== Dataset section ==
↓

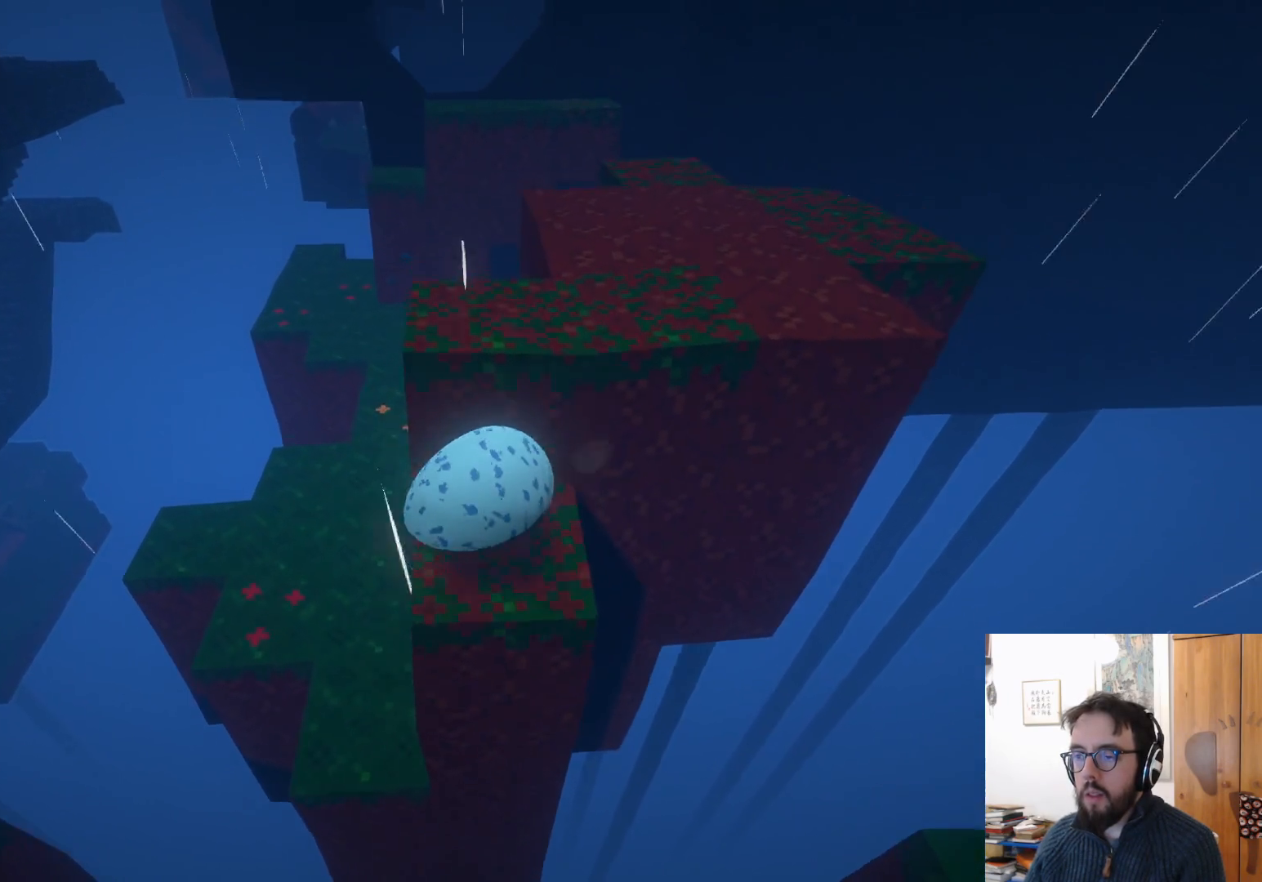
{"buttons": [], "left_stick": "center", "right_stick": "center", "events": [[250, "A", "up"], [483, "left_stick", "center"]]}
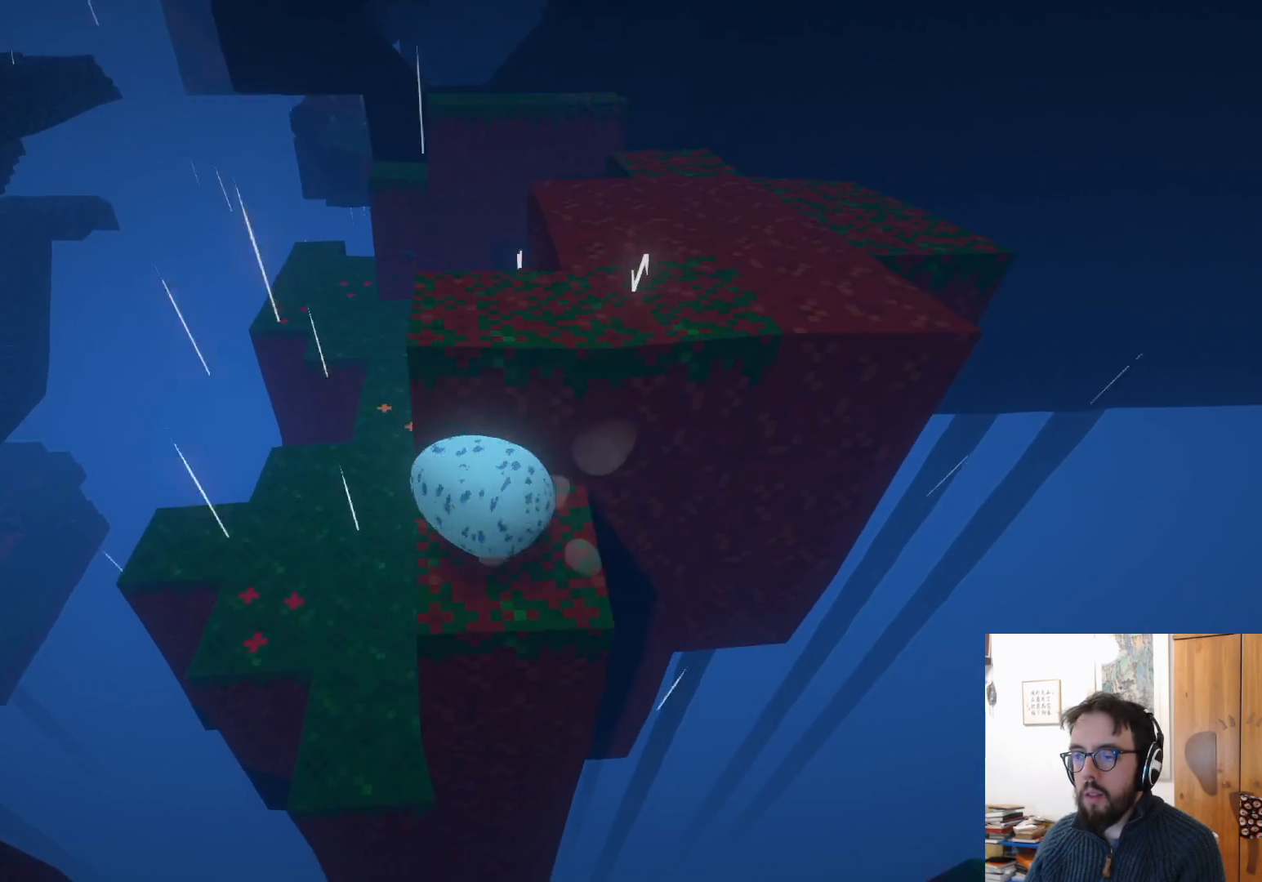
{"buttons": [], "left_stick": "down-left", "right_stick": "center", "events": [[183, "left_stick", "down-left"]]}
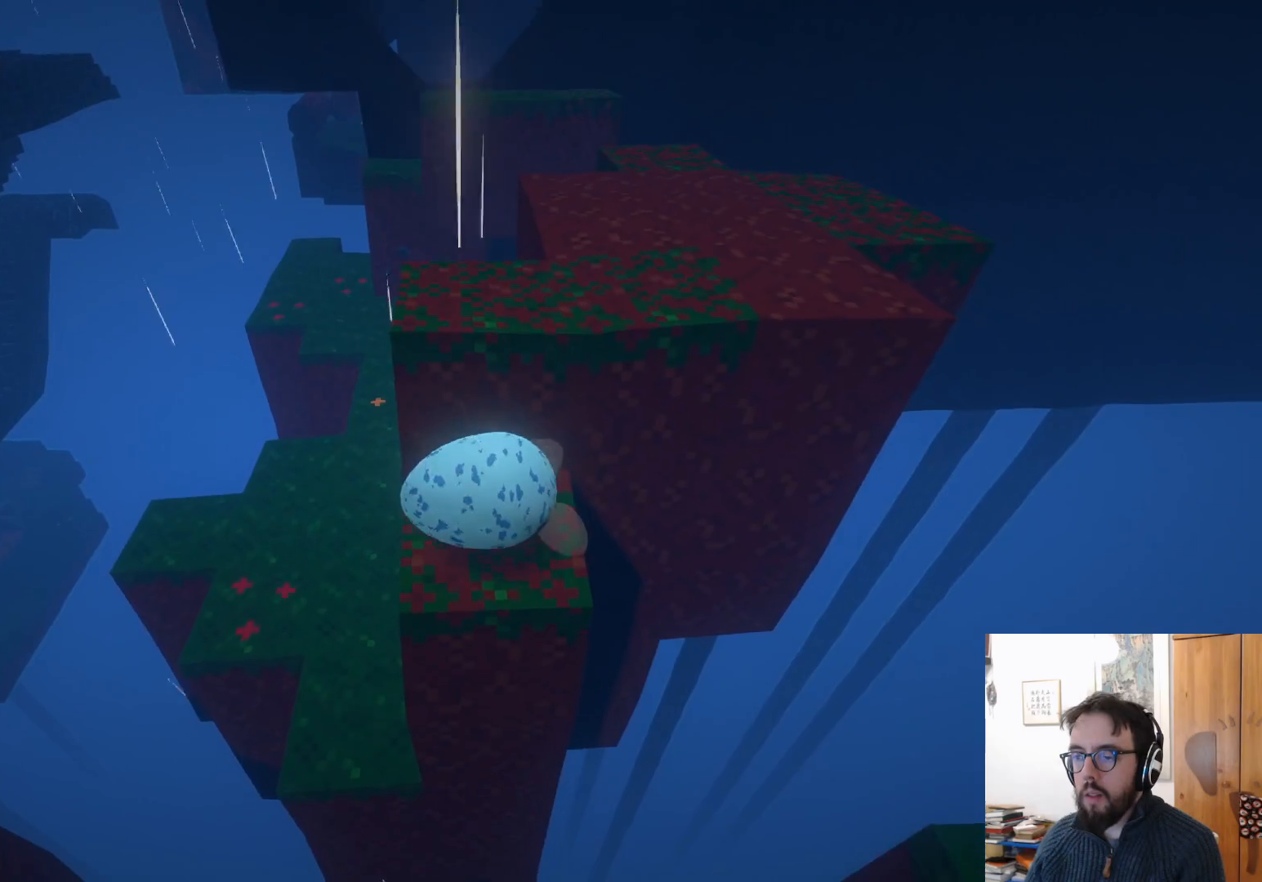
{"buttons": [], "left_stick": "up", "right_stick": "center", "events": [[100, "left_stick", "center"], [283, "left_stick", "up"]]}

↑

== Activity ==
Nothing but the pictures may be dropped as you repeat the listing above exactly.

== Response to this exercise ==
{"buttons": [], "left_stick": "center", "right_stick": "center", "events": [[250, "A", "up"], [483, "left_stick", "center"]]}
{"buttons": [], "left_stick": "down-left", "right_stick": "center", "events": [[183, "left_stick", "down-left"]]}
{"buttons": [], "left_stick": "up", "right_stick": "center", "events": [[100, "left_stick", "center"], [283, "left_stick", "up"]]}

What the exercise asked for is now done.